→ **Stated task A**
In the forum thread comparing Unity DOTS and compute shaders, which CPU and GPU does the poster have?
→ **Stated task B**
Pick up the forum thread comparing Unity DOTS and compute shaders at the point it stops, and write the part that comes next.

→ **Reading passage**
Search Unity

  1. Megacity Metro Demo now available. Download now.
    Dismiss Notice
  2. Unity support for visionOS is now available. Learn more in our blog post.
    Dismiss Notice

Unity DOTS vs Compute Shader

Discussion in 'Entity Component System' started by joshrs926, Apr 14, 2021.

  1. joshrs926

    joshrs926

    Joined:
    Jan 31, 2021
    Posts:
    111
    I was curious which was faster between DOTS (jobs + Burst + Collections) or Compute Shaders for doing large amounts of calculations. So I put together this speed test. Basically I just create a huge array and tell an IJobFor and a Compute Shader to fill it up with the result of a difficult math function. I schedule each one and wait for it to complete in the background by checking each frame from a Coroutine if it has completed. Then I log the time. My own results show that the DOTS job usually wins. Transfering the array back from the GPU takes a while. Turning off Safety Checks in the Burst menu sometimes makes the jobs run faster and sometimes not.
    I have a intel I7-8700 6 core CPU and an RTX 2070 GPU.
    My conclusion is that DOTS is a bit faster. Which you should use depends on which one is easier for you to use and whether you need the data on the GPU for rendering and don't need it transferred back to CPU land.
    I'm curious what other people's results are and whether you think my test is even valid. I'd love to hear other people's thoughts/knowledge on this topic.

    Here are the scripts:

    Code (CSharp):
    1. using System.Collections;
    2. using UnityEngine;
    3. using Unity.Jobs;
    4. using Unity.Collections;
    5. using Unity.Burst;
    6. using Unity.Mathematics;
    7.  
    8.  
    9. public class Dispatcher : MonoBehaviour
    10. {
    11.     [SerializeField] int arrayLength = 4_000_000;
    12.     [SerializeField] int jobBatchSize = 32;
    13.     [SerializeField] ComputeShader shader = null;
    14.     [SerializeField] bool fetchWholeArrayFromShader = false;
    15.     int randomIndex;
    16.  
    17.     public void RunTest()
    18.     {
    19.         Debug.Log("--------");
    20.         randomIndex = UnityEngine.Random.Range(0, arrayLength);
    21.         Debug.Log($"index {randomIndex}");
    22.         RunDummyJobToForceEarlyCompilation();
    23.         StartCoroutine(StartJob());
    24.     }
    25.  
    26.     void RunDummyJobToForceEarlyCompilation()

→ **Dataset content**
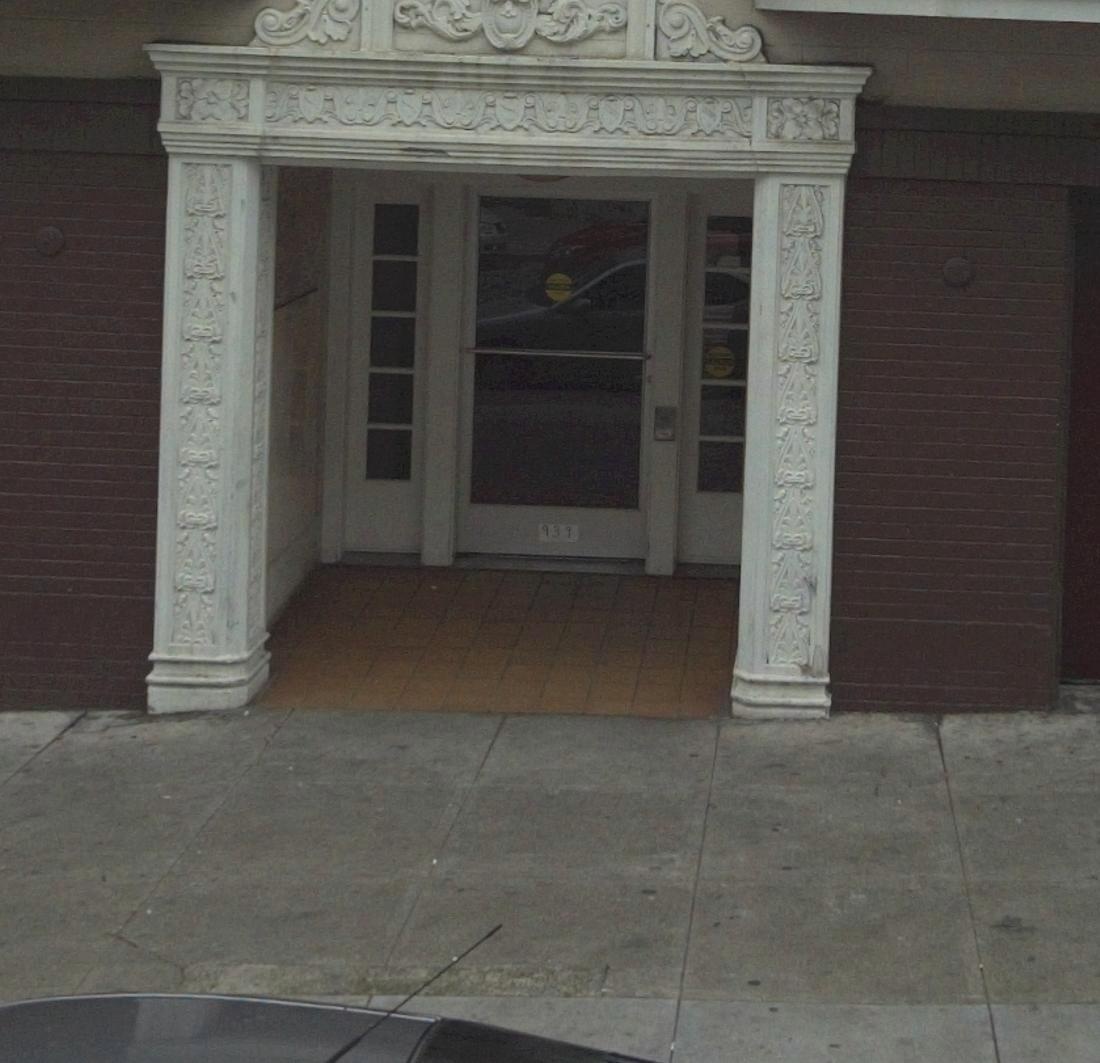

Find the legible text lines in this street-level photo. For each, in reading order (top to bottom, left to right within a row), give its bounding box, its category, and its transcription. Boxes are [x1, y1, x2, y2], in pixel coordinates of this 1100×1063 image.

[541, 523, 572, 539] StreetNumber: 939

→ **Task response A**
An Intel i7-8700 6-core CPU and an RTX 2070 GPU.

→ **Task response B**
    27.     {
    28.         float startT = Time.realtimeSinceStartup;
    29.         var dummyArray = new NativeArray<float>(1, Allocator.TempJob);
    30.         var dummyJob = new Job() { results = dummyArray };
    31.         var dummyHandle = dummyJob.Schedule(1, new JobHandle());
    32.         dummyHandle.Complete();
    33.         Log(startT, "dummyJob", "");
    34.         dummyArray.Dispose();
    35.     }
    36.  
    37.     IEnumerator StartJob()
    38.     {
    39.         float startTime = Time.realtimeSinceStartup;
    40.         var results = new NativeArray<float>(arrayLength, Allocator.TempJob);
    41.         var job = new Job() { results = results };
    42.         var handle = job.ScheduleParallel(arrayLength, jobBatchSize, new JobHandle());
    43.         while (!handle.IsCompleted)
    44.         {
    45.             yield return null;
    46.         }
    47.         handle.Complete();
    48.         float sampleValue = results[randomIndex];
    49.         results.Dispose();
    50.         Log(startTime, "Job", sampleValue.ToString());
    51.  
    52.         StartCoroutine(StartComputeShader());
    53.     }
    54.  
    55.     IEnumerator StartComputeShader()
    56.     {
    57.         float startTime = Time.realtimeSinceStartup;
    58.         int kernel = shader.FindKernel("CSMain");
    59.         ComputeBuffer buffer = new ComputeBuffer(arrayLength, sizeof(float));
    60.         shader.SetBuffer(kernel, "results", buffer);
    61.         uint x, y, z;
    62.         shader.GetKernelThreadGroupSizes(kernel, out x, out y, out z);
    63.         int groupSize = (int)(x * y * z);
    64.         shader.Dispatch(kernel, arrayLength / groupSize, 1, 1);
    65.         var request = UnityEngine.Rendering.AsyncGPUReadback.Request(buffer);
    66.         while (!request.done)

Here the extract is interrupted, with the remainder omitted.